Nella sua storia il Libano ha attraversato diversi momenti di crisi. Tra il 1975 e il 1990 è stato teatro di una guerra civile con l’inserimento di attori esterni. Dopo il 1990 è stato occupato militarmente per 15 anni dall’esercito siriano, e ancora oggi il supporto alla Siria divide a metà lo spettro politico libanese. Le guerre con Israele e la crisi siriana scoppiata nel 2011, poi, avevano di nuovo messo a dura prova il paese, e nell’ultimo anno e mezzo la crisi pandemica (con ancora più di 1000 contagi al giorno e una campagna vaccinale che prosegue a rilento) e il completo deterioramento dell’economia stanno infliggendo colpi durissimi a una popolazione che è nota per la sua resilienza ma che negli ultimi anni guarda sempre di più alla fuga all’estero come unica via d’uscita.

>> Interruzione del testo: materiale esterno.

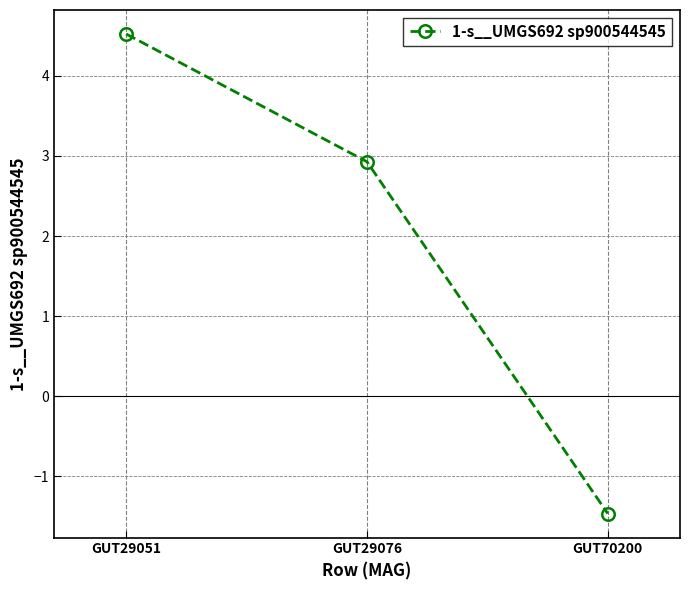

What is the change in value from GUT29076 to GUT70200?

-4.4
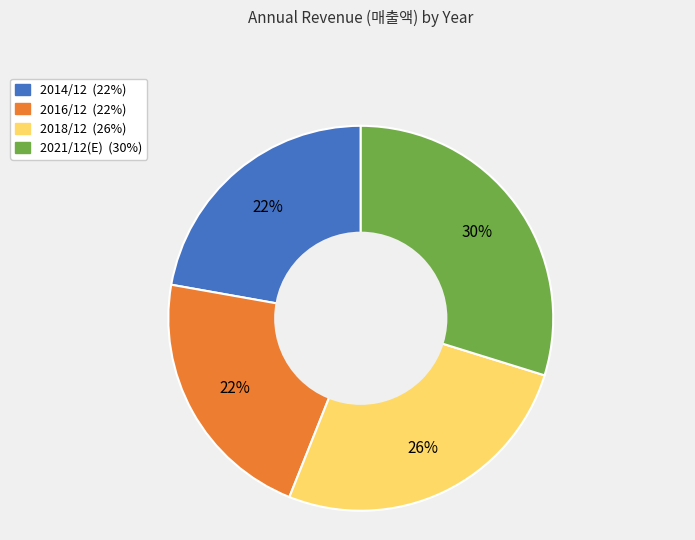

To the nearest percent, what is the difference between the largest and smallest slice percentages?

8%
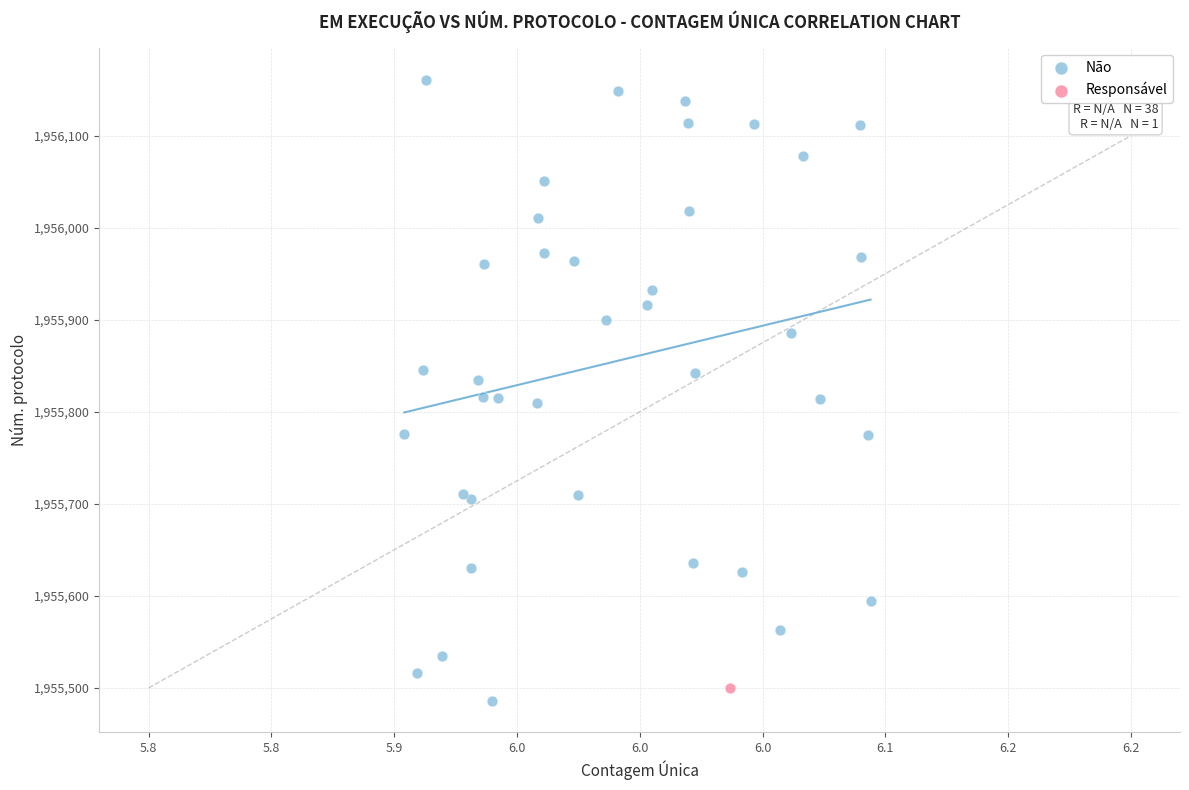

What are all the series names shown in the legend?

Não, Responsável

Sembra ormai assodato che quello di un anno fa fu un incidente, frutto della corruzione e del malgoverno di generazioni di politici libanesi. I danni causati dalle esplosioni superano, per la città di Beirut, quelli causati dalla guerra, ma a distanza di 12 mesi i leader libanesi annaspano ancora nei calcoli politici e nei giochi di potere. Un anno fa, quando Macron fu tra i primi a visitare il porto di Beirut, si era parlato di “capitalismo dei disastri” e dei rischi creati da un’ulteriore ingerenza straniera. Con ogni evidenza, però, l’intervento e il sostegno della comunità internazionale sono tasselli vitali per tenere il Libano lontano dal caos e dallo scontro settario che ciclicamente minacciano di esplodere in un paese che non è mai riuscito a chiudere i conti con il passato.